# Horus' betrayal



## toffster (Dec 13, 2009)

I have an idea for a story using horus and the 19th primach or even the 20th please tell me if you have any objections or if there is already a story using the 19th primarch. May have to make a 21st lol.


----------



## dark angel (Jun 11, 2008)

The Ninteenth is Corax if memory serves right? What kind of story will it be? What is the setting?


----------



## toffster (Dec 13, 2009)

Ok 20th it is. The idea is that you follow the Primarchs growth for a little until Horus arrives upon the planet, just as he's beginning to "lose it". He doesn't announce his suspicouns that he has found a Primarch. The next bits a little rough at the moment and needs some working but the basic idea is that he incorparetes the Prmarch somehwo into the Heresy. Was thinking at the end the Primarch assists the Emperor allowing for the slaying of Horus. Always thought that the the Emperor smote Horus down with the last of his strength was a little sketchy to say the least.


----------



## dark angel (Jun 11, 2008)

Its a cool idea, but the Twentieth is Alpharius Omegon, I think you mean the Second and Eleventh?


----------



## Legio Custode (May 20, 2009)

Second or eleventh so you got a choice of either.

i like the concept but the hard thing to get around would be the new Primarchs influence over his new legion to side with Horus. the reason why the other Primarchs had sway over their legions was down to the years they had fought together.


----------



## toffster (Dec 13, 2009)

Ooooo ok second it is. The idea is that Horus keepss him secret. So he wouldn't really have his own legion as such.
Edit: brainwave! Perhaps the. Legion of the damned?!


----------



## dark angel (Jun 11, 2008)

The Legion of the Damned were the Fire Hawks, not actually a Legion but rather a Chapter lost in the Warp while moving to a nearby system to destroy a Ork Waaagh! If I rememebr correctly. I like the idea however, how long would it be possible for Horus to keep him secret? Someone would be bound to find out eventually. And why would Horus keep him secret? What would be his motivations?
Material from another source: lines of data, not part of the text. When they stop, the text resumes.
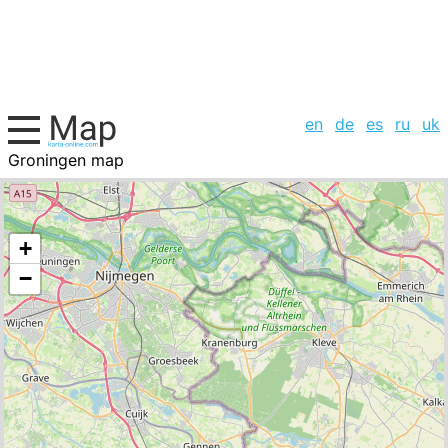
en
de
es
ru
uk
Groningen map
Netherlands, cities list
+
−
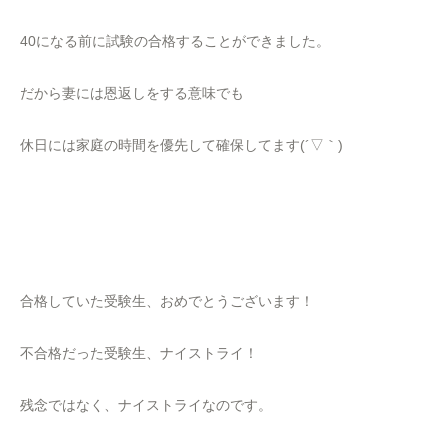
40になる前に試験の合格することができました。
だから妻には恩返しをする意味でも
休日には家庭の時間を優先して確保してます(´▽｀)
合格していた受験生、おめでとうございます！
不合格だった受験生、ナイストライ！
残念ではなく、ナイストライなのです。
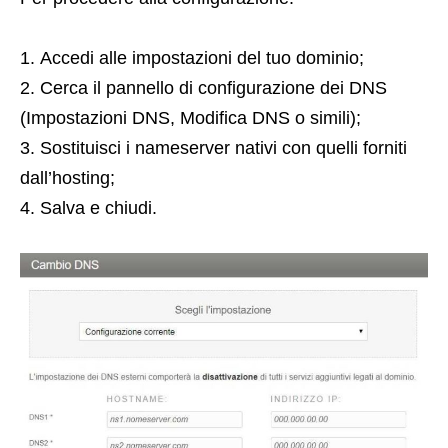
Accedi alle impostazioni del tuo dominio;
Cerca il pannello di configurazione dei DNS
(Impostazioni DNS, Modifica DNS o simili);
Sostituisci i nameserver nativi con quelli forniti
dall’hosting;
Salva e chiudi.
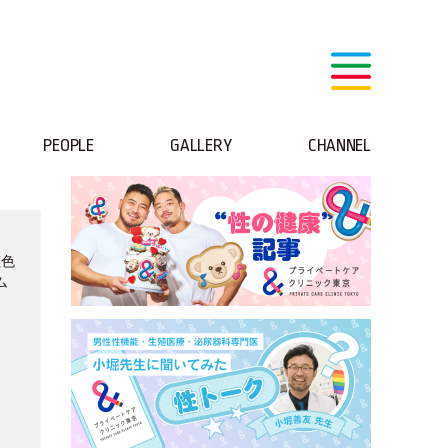
PEOPLE
GALLERY
CHANNEL
虹色
ム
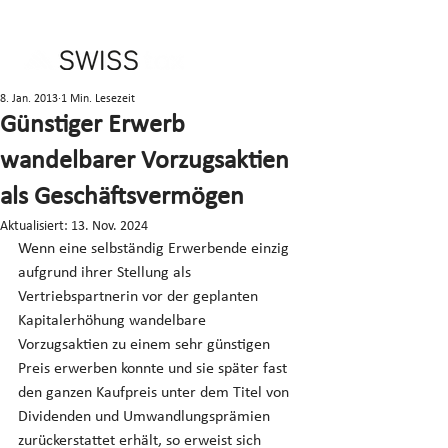
8. Jan. 2013
1 Min. Lesezeit
Günstiger Erwerb
wandelbarer Vorzugsaktien
als Geschäftsvermögen
Aktualisiert:
13. Nov. 2024
Wenn eine selbständig Erwerbende einzig 
aufgrund ihrer Stellung als 
Vertriebspartnerin vor der geplanten 
Kapitalerhöhung wandelbare 
Vorzugsaktien zu einem sehr günstigen 
Preis erwerben konnte und sie später fast 
den ganzen Kaufpreis unter dem Titel von 
Dividenden und Umwandlungsprämien 
zurückerstattet erhält, so erweist sich 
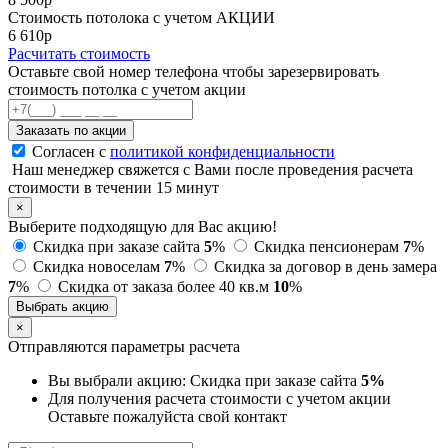
Стоимость потолока с учетом АКЦИИ
6 610
p
Расчитать стоимость
Оставьте свой номер телефона чтобы зарезервировать
стоимость потолка с учетом акции
Заказать по акции
Согласен с
политикой конфиденциальности
Наш менеджер свяжется с Вами после проведения расчета
стоимости в течении 15 минут
×
Выберите подходящую для Вас акцию!
Скидка при заказе сайта
5
%
Скидка пенсионерам
7
%
Скидка новоселам
7
%
Скидка за договор в день замера
7
%
Скидка от заказа более 40 кв.м
10
%
Выбрать акцию
×
Отправляются параметры расчета
Вы выбрали акцию:
Скидка при заказе сайта
5%
Для получения расчета стоимости с учетом акции
Оставьте пожалуйста свой контакт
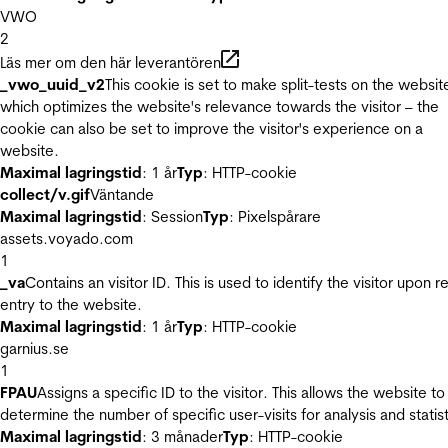
VWO
2
Läs mer om den här leverantören
_vwo_uuid_v2
This cookie is set to make split-tests on the websit
which optimizes the website's relevance towards the visitor – the
cookie can also be set to improve the visitor's experience on a
website.
Maximal lagringstid
: 1 år
Typ
: HTTP-cookie
collect/v.gif
Väntande
Maximal lagringstid
: Session
Typ
: Pixelspårare
assets.voyado.com
1
_va
Contains an visitor ID. This is used to identify the visitor upon r
entry to the website.
Maximal lagringstid
: 1 år
Typ
: HTTP-cookie
garnius.se
1
FPAU
Assigns a specific ID to the visitor. This allows the website to
determine the number of specific user-visits for analysis and statist
Maximal lagringstid
: 3 månader
Typ
: HTTP-cookie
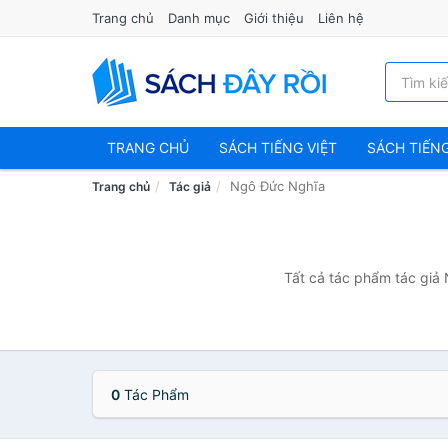
Trang chủ
Danh mục
Giới thiệu
Liên hệ
TRANG CHỦ
SÁCH TIẾNG VIỆT
SÁCH TIẾN
Ngô Đức Nghĩa
Trang chủ
Tác giả
Tất cả tác phẩm tác giả 
0
Tác Phẩm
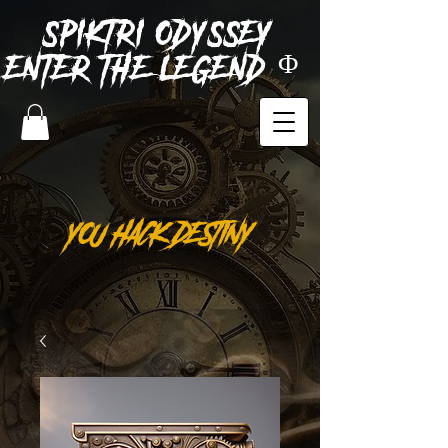
SPIKTRI
ODYSSEY
ENTER THE LEGEND Φ
YOU HACK DESTINY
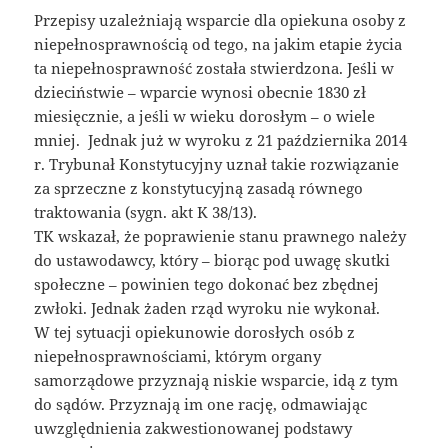
Przepisy uzależniają wsparcie dla opiekuna osoby z
niepełnosprawnością od tego, na jakim etapie życia
ta niepełnosprawność została stwierdzona. Jeśli w
dzieciństwie – wparcie wynosi obecnie 1830 zł
miesięcznie, a jeśli w wieku dorosłym – o wiele
mniej. Jednak już w wyroku z 21 października 2014
r. Trybunał Konstytucyjny uznał takie rozwiązanie
za sprzeczne z konstytucyjną zasadą równego
traktowania (sygn. akt K 38/13).
TK wskazał, że poprawienie stanu prawnego należy
do ustawodawcy, który – biorąc pod uwagę skutki
społeczne – powinien tego dokonać bez zbędnej
zwłoki. Jednak żaden rząd wyroku nie wykonał.
W tej sytuacji opiekunowie dorosłych osób z
niepełnosprawnościami, którym organy
samorządowe przyznają niskie wsparcie, idą z tym
do sądów. Przyznają im one rację, odmawiając
uwzględnienia zakwestionowanej podstawy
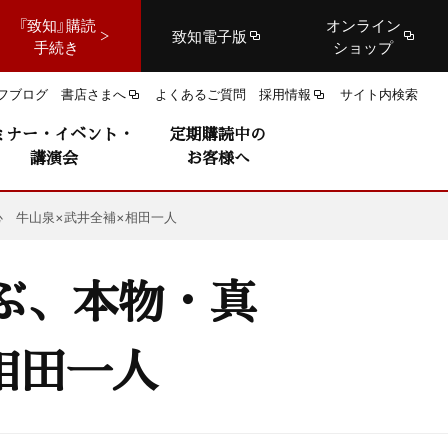
『致知』購読
オンライン
致知電子版
手続き
ショップ
フブログ
書店さまへ
よくあるご質問
採用情報
サイト内検索
ミナー・イベント・
定期購読中の
講演会
お客様へ
心 牛山泉×武井全補×相田一人
ぶ、本物・真
相田一人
After all, until Davin he was a staunch Loyalist.


----------



## Legio Custode (May 20, 2009)

You can bet Torgaddon or Loken would defo snitch on Horus as soon as they found out and they were part of Horus's mournival. dont forget the 63rd expedition was crawling with remembrancers, thousands of whiny civilians wouldn't be able to keep their mouths shut. 

Russ was right, they should've given them guns! lol


----------



## toffster (Dec 13, 2009)

Yes, perhaps the young primarch is kept on the planet... I have an idea for the prologue and have wrote it out in note form. However the Internet on my computer is bust so I'm stuck to posting on my iPod which means it would take ages to copy it out manually. My fingers hurt from just posting this lol!

It would be set in the time when horus was beginning to question the emperors ways and thought he could get back against him by keeping it secret.


----------



## dark angel (Jun 11, 2008)

Well it is a good idea however, fluff indicates that all twenty Legions and their Primarchs fought at least during the Great Crusade. Also, when Dorn talks with the Sigillite on Terra by the plithes of the Primarchs, he mentions something along the lines of "They are lost to us forever" and in one of the Audio-Books, if you look at the second sentance in my signature that is aimed at the pair. Not trying to ruin your idea or anything, but rather trying to strengthen it.


----------



## toffster (Dec 13, 2009)

Ok I'm confused. Plus I can't see your sig as on my iPod remember? Lol


----------